More homeowners than ever paid down mortgage loan balances while refinancing their homes in the fourth-quarter of 2010, according to Freddie Mac. During the period, 46 percent of homeowners who refinanced mortgages brought cash to closing to lower their principal balance. That is the highest “cash-in” share since Freddie Mac began tracking refinance activity in 1985.

Paying down mortgages and other debt

Frank Nothaft, Freddie Mac vice president and chief economist, said in a statement:

Consumers are generally shedding debt, and mortgages are just another way they’re doing it. Between 2007 and the third quarter of 2010, mortgage debt declined more than $400 billion, according to the Fed. The estimated volume of net equity cashed out in our report do not account for the homeowners who have paid off their mortgages in their entirety.

Cash-out refinancing

Freddie Mac also reported that the percent of cash-out refinances, in which homeowners cashed out some home equity, fell to a record low. Borrowers who increased their mortgage loan balance by at least 5 percent accounted for 16 percent of mortgage refinancing. The cash-out refinance share has averaged 62 percent over the past 25 years.
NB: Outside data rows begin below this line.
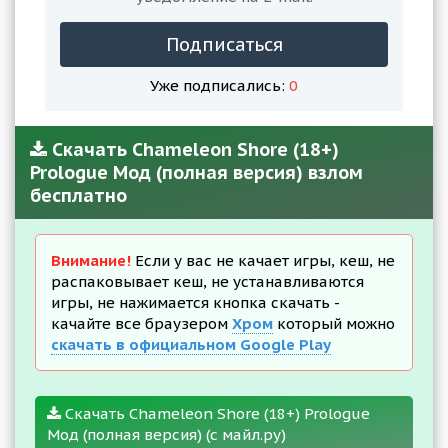
Подписаться
Уже подписались:
0
Скачать Chameleon Shore (18+)
Prologue Мод (полная версия) взлом
бесплатно
Внимание!
Если у вас не качает игры, кеш, не
распаковывает кеш, не устанавливаются
игры, не нажимается кнопка скачать -
качайте все браузером
Хром
который можно
скачать в официальном Google Play
Скачать Chameleon Shore (18+) Prologue
Мод (полная версия) (с майл.ру)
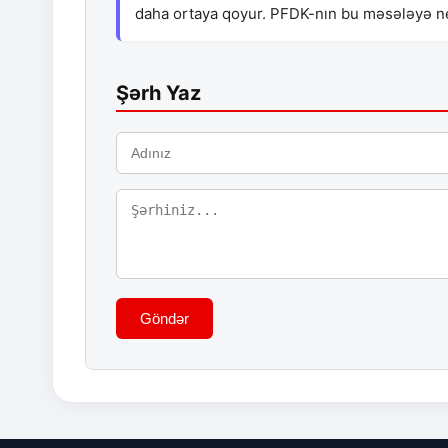
daha ortaya qoyur. PFDK-nın bu məsələyə ne
Şərh Yaz
Göndər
Getting a cash-out refinance deal has gotten tougher for many borrowers as the housing crisis has dragged on. Lower home values, high unemployment and tougher lending standards all have put the brakes on the my-house-is-a-piggy-bank mentality that swept America before the housing downturn.

Taking advantage of low mortgage rates

Some savvy homeowners who still have good credit have can use current market conditions to their advantage. Instead of using low mortgage rates to simply lower monthly payments, you can choose to also reduce the amount of principal being refinanced by bringing cash to closing. This strategy can give you a choice of making the new lower payments or continuing to pay down your mortgage faster by sticking with the higher payments you made before refinancing. Either way you end up paying out less interest over the life of the mortgage loan.

When shopping around to compare mortgage loans, let lenders know that you are interest in bring cash to closing to pay down the principal. This could work in your favor and allow you to get a better mortgage rate. Bring cash to closing also could push up your home equity enough to get rid of monthly mortgage insurance (MI) payments.